**DOCUMENT TEXT:**
▼▼▼
Treehouse Bermuda adds male yoga teachers to broaden diversity
Treehouse Bermuda added three Black male yoga teachers, and Mike Simmons says he once resisted yoga for a year because he did not see himself in it.
Treehouse Bermuda has added three Black male yoga teachers to its roster, a move meant to make the Hamilton studio feel broader, more familiar, and less tied to the familiar image of yoga as a women-led space. The addition puts representation at the center of the room, not as a side note, and it asks a practical question for Bermuda’s wellness scene: who walks in, who stays, and who feels the practice belongs to them.
Mike Simmons is one of the new instructors, and his path says a lot about why the change matters. Simmons said he resisted yoga for a full year after a friend first suggested it, because he did not see himself reflected in the practice. He eventually changed his mind and came to see yoga as something that fit his life, a shift that now places his experience inside a larger conversation about access and belonging on the mat.
Treehouse is using that conversation to shape its identity. The studio, located at 12 Trott Road in Hamilton, opened in October 2024 after founders Tiffany Paynter and Caitlin Conyers launched it as a yoga and wellness hub. Its ribbon cutting drew Hamilton Mayor Charles Gosling and town crier Ed Christopher, a sign that the business was introduced as part of the local community, not as a niche import. Treehouse describes itself as a mission-driven social enterprise focused on health disparities in Black and BIPOC communities, and it says its goal is to make class rosters reflect the wider community.
▲▲▲
**WHAT YOU NEED TO DO:**
Please carry on with the article above about Treehouse Bermuda's new male yoga teachers, picking it up after its last sentence.

[Saved entries]
▼▼▼
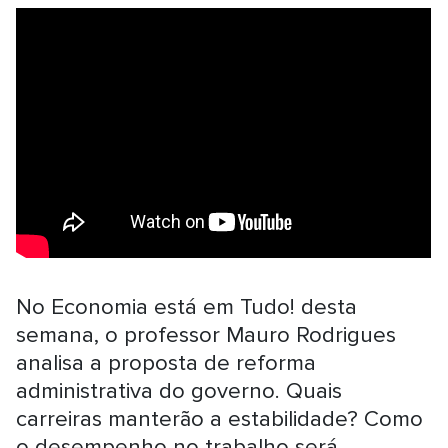
No Economia está em Tudo! desta
semana, o professor Mauro Rodrigues
analisa a proposta de reforma
administrativa do governo. Quais
carreiras manterão a estabilidade? Como
o desempenho no trabalho será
▲▲▲
**ANSWER BOX:**
That mission lands at a moment when the numbers show how gendered yoga still is. Centers for Disease Control and Prevention data for 2022 found that 16.9% of U.S. adults practiced yoga, with women at 23.3% and men at 10.3%. Yoga Alliance materials put the split at 72% women and 28% men, while also showing the market has expanded to 36.7 million practitioners from 20.4 million in 2012. For studios trying to grow, the lesson is straightforward: the front of the room can shape who feels invited into it.
At Treehouse, the addition of three male teachers is not just a staffing update. It is an attempt to widen the image of what a yoga teacher looks like in Bermuda, and if more students recognize themselves in the instructors, the mat may feel like open ground from the first class onward.